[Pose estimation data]
Content starts

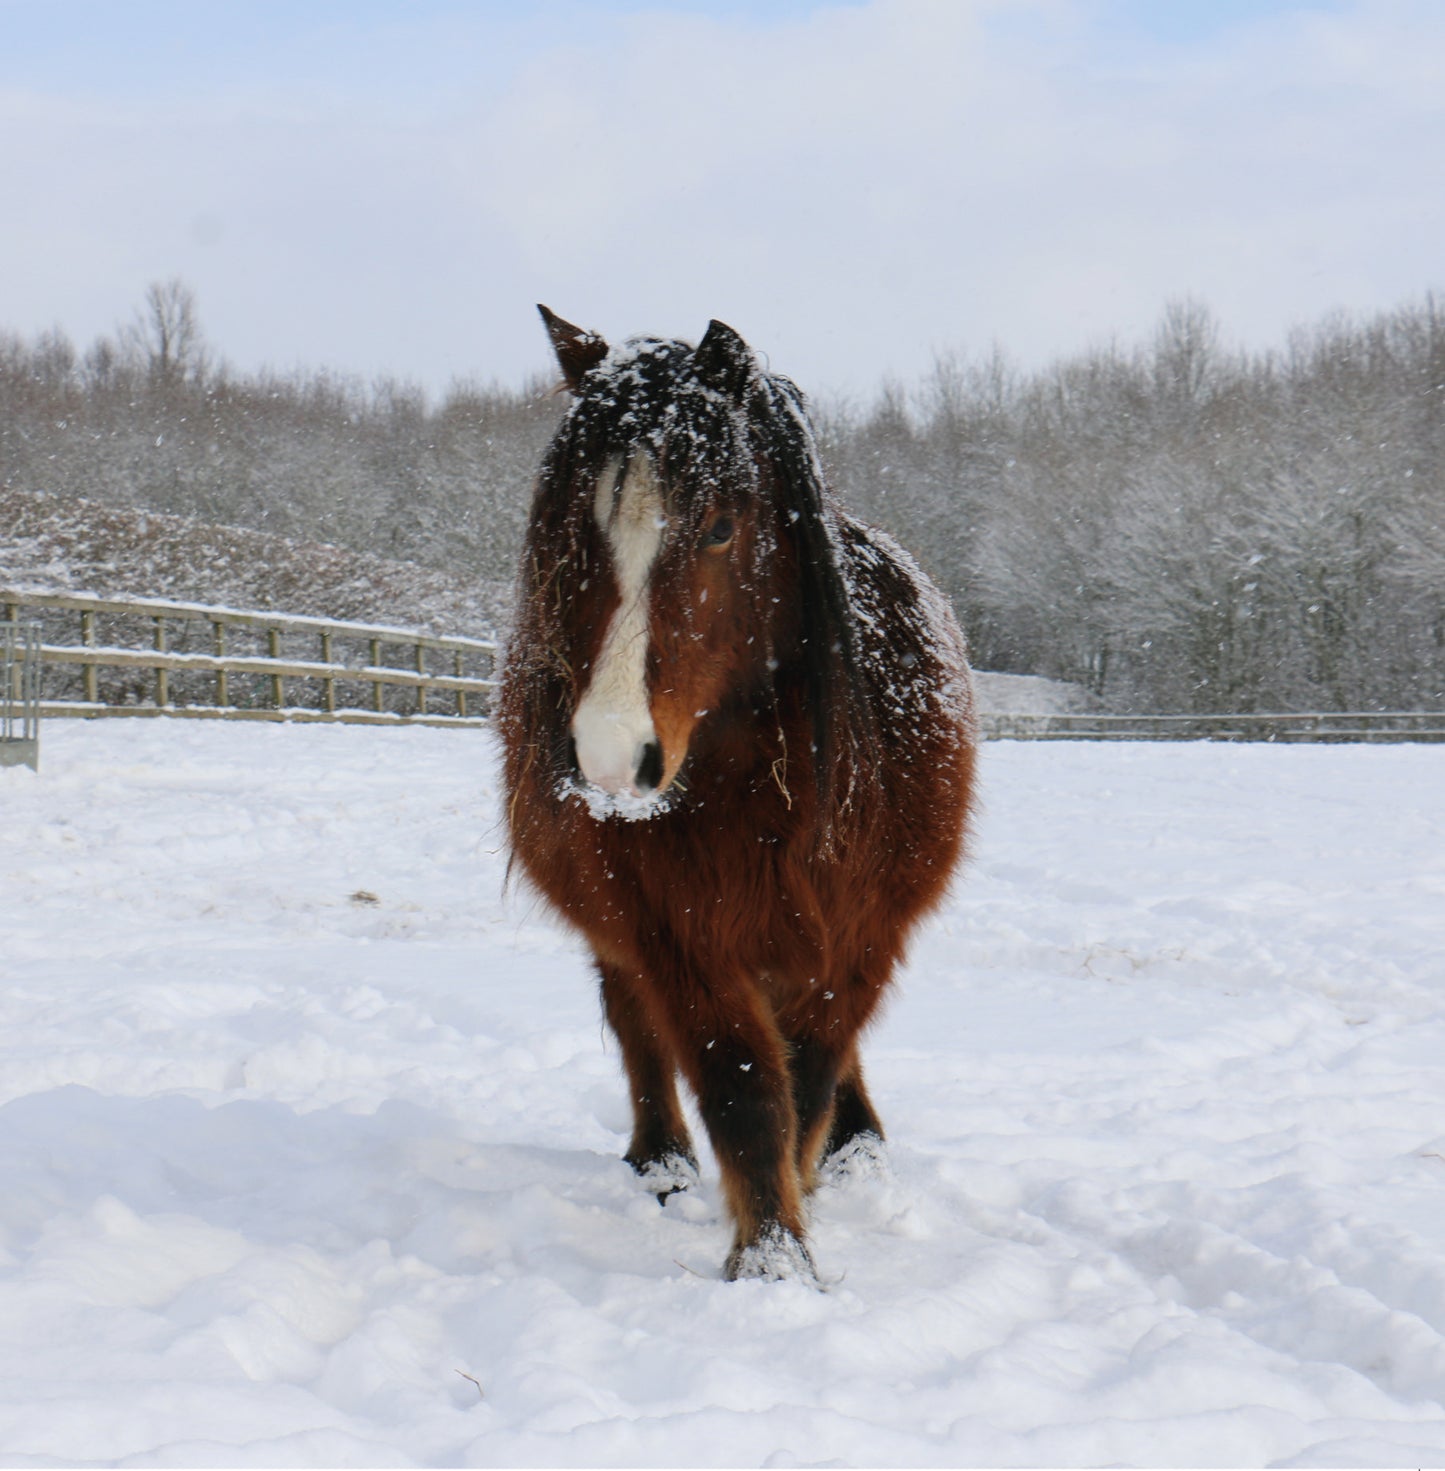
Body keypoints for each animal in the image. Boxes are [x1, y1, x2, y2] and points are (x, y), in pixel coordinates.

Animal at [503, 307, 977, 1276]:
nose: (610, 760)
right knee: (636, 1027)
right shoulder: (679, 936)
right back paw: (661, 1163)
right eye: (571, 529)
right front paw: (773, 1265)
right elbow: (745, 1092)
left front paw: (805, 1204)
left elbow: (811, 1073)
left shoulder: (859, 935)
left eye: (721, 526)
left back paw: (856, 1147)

Content ends
Content starts

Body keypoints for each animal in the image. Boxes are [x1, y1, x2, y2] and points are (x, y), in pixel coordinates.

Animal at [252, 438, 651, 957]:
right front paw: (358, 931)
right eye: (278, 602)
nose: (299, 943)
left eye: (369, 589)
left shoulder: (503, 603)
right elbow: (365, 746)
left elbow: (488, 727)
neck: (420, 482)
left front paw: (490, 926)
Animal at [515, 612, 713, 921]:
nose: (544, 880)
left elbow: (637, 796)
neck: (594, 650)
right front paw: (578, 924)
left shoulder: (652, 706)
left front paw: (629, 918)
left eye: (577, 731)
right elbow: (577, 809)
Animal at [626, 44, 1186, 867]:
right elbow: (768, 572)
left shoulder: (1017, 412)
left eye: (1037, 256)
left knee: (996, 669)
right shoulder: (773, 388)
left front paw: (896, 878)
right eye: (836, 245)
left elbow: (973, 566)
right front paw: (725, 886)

Content ends

What to work on -
Gather each line in these records that contains the string "shoulder".

Output for this task -
right shoulder: (679, 936)
left shoulder: (859, 935)
left shoulder: (503, 603)
left shoulder: (652, 706)
left shoulder: (1017, 412)
right shoulder: (773, 388)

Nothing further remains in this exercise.